_Task to carry out_
Retype the lines of the records from the one containing "kingdom: Animalia" through the one containing "scientific name: Nymphalis antiopa", including both of those lines.

_Extracted data entries_
◇ ◇ ◇ ◇ ◇
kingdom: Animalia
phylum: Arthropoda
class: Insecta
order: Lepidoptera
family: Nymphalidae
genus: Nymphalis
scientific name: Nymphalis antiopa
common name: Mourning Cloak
◇ ◇ ◇ ◇ ◇
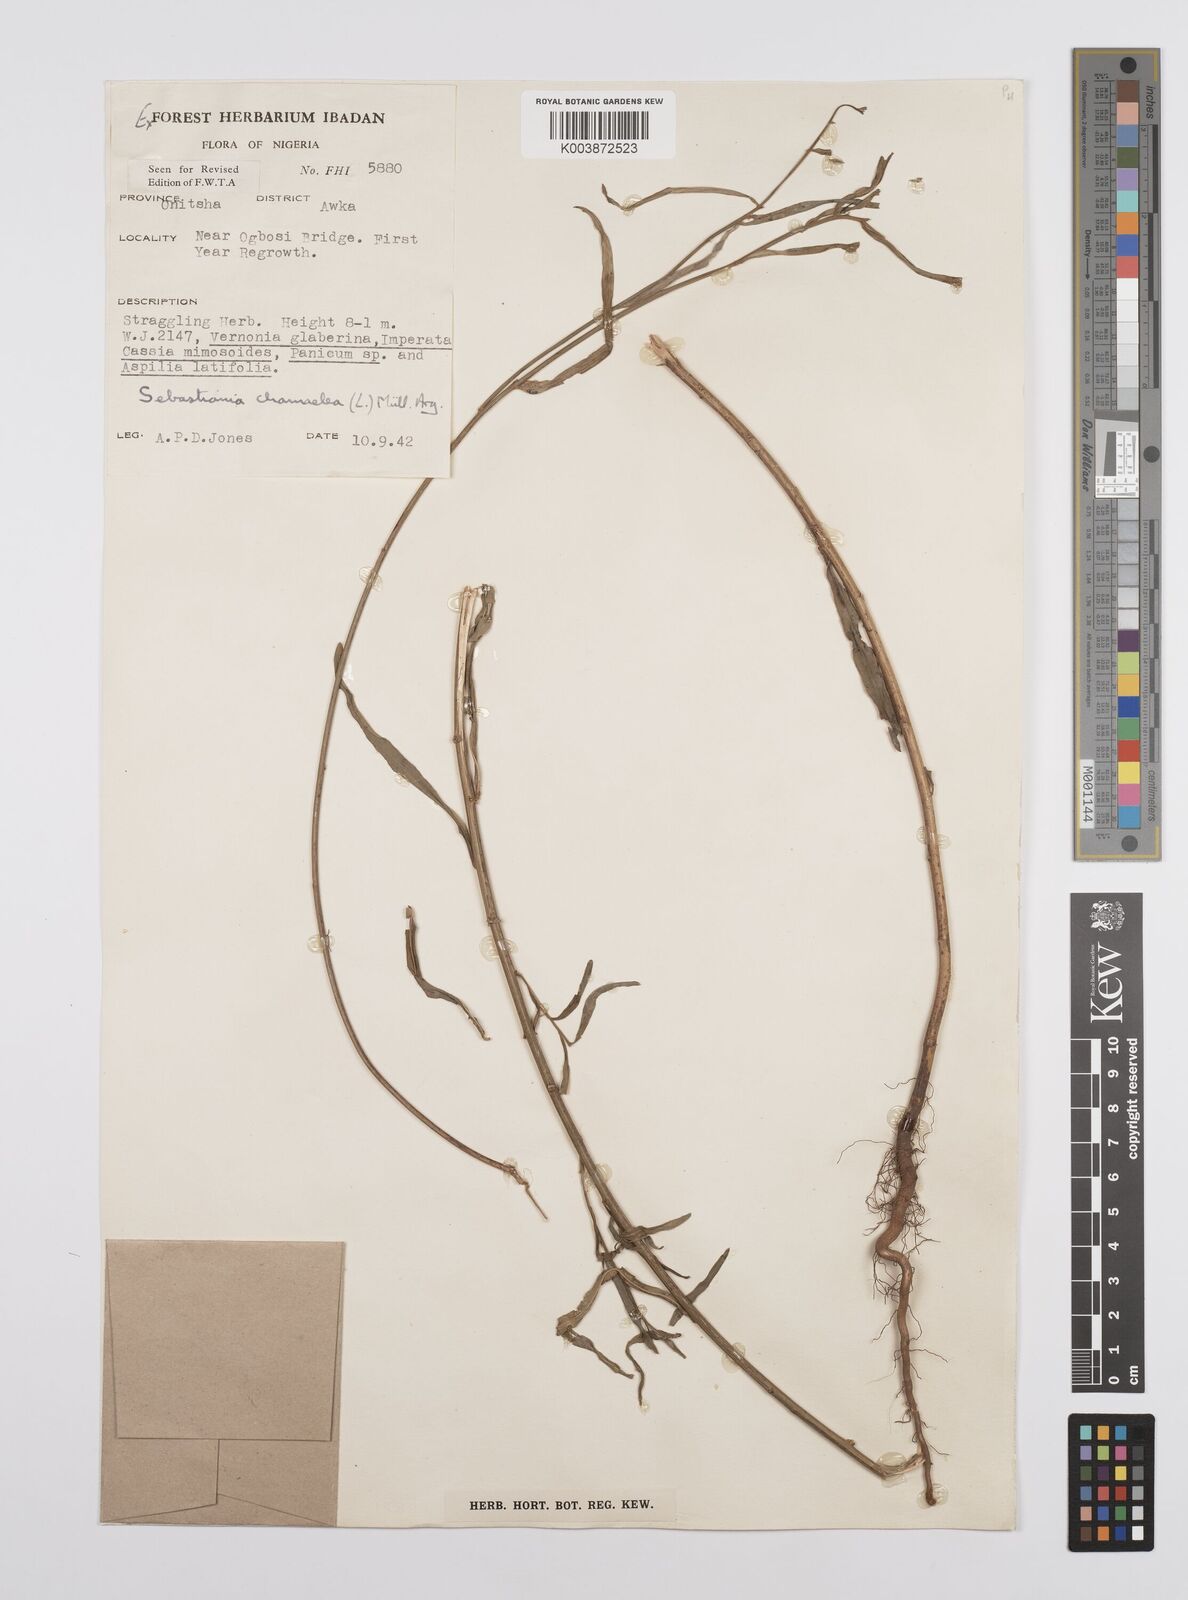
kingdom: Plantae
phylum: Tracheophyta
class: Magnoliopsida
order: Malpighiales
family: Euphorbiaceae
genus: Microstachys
◇ ◇ ◇ ◇ ◇
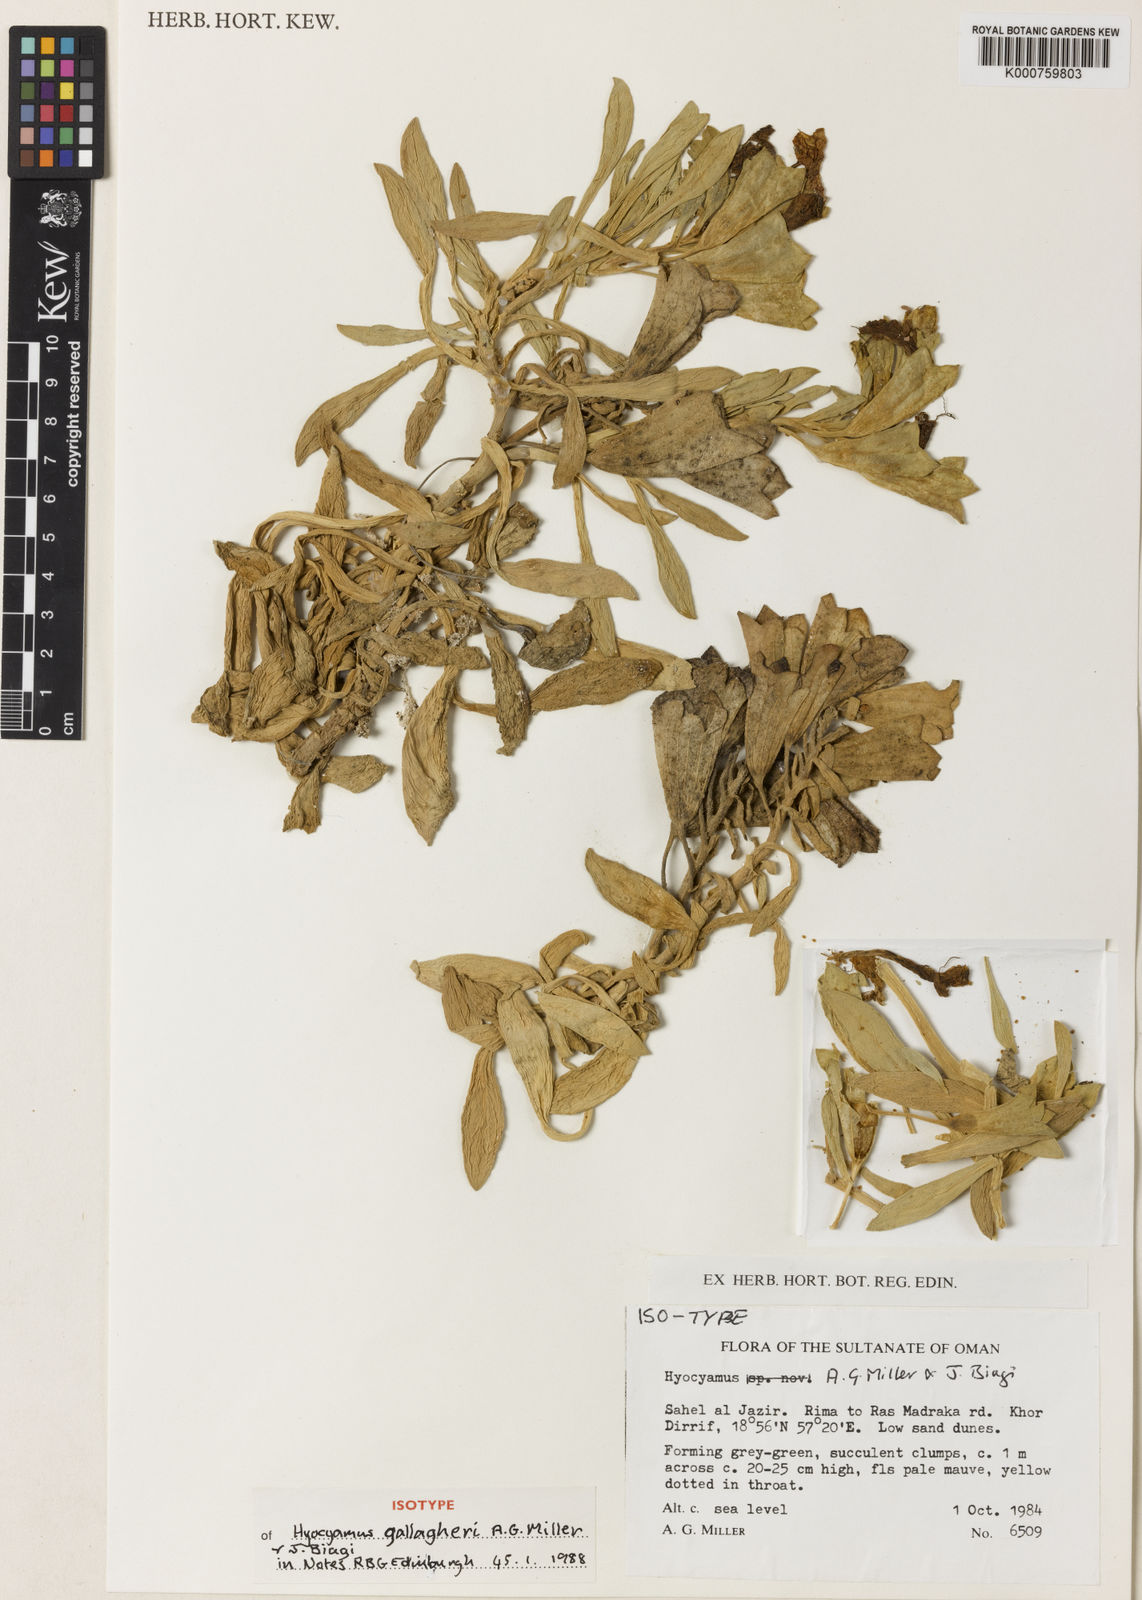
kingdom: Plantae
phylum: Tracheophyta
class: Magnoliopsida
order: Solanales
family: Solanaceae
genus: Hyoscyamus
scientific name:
◇ ◇ ◇ ◇ ◇
_Solution to this exercise_
kingdom: Animalia
phylum: Arthropoda
class: Insecta
order: Lepidoptera
family: Nymphalidae
genus: Nymphalis
scientific name: Nymphalis antiopa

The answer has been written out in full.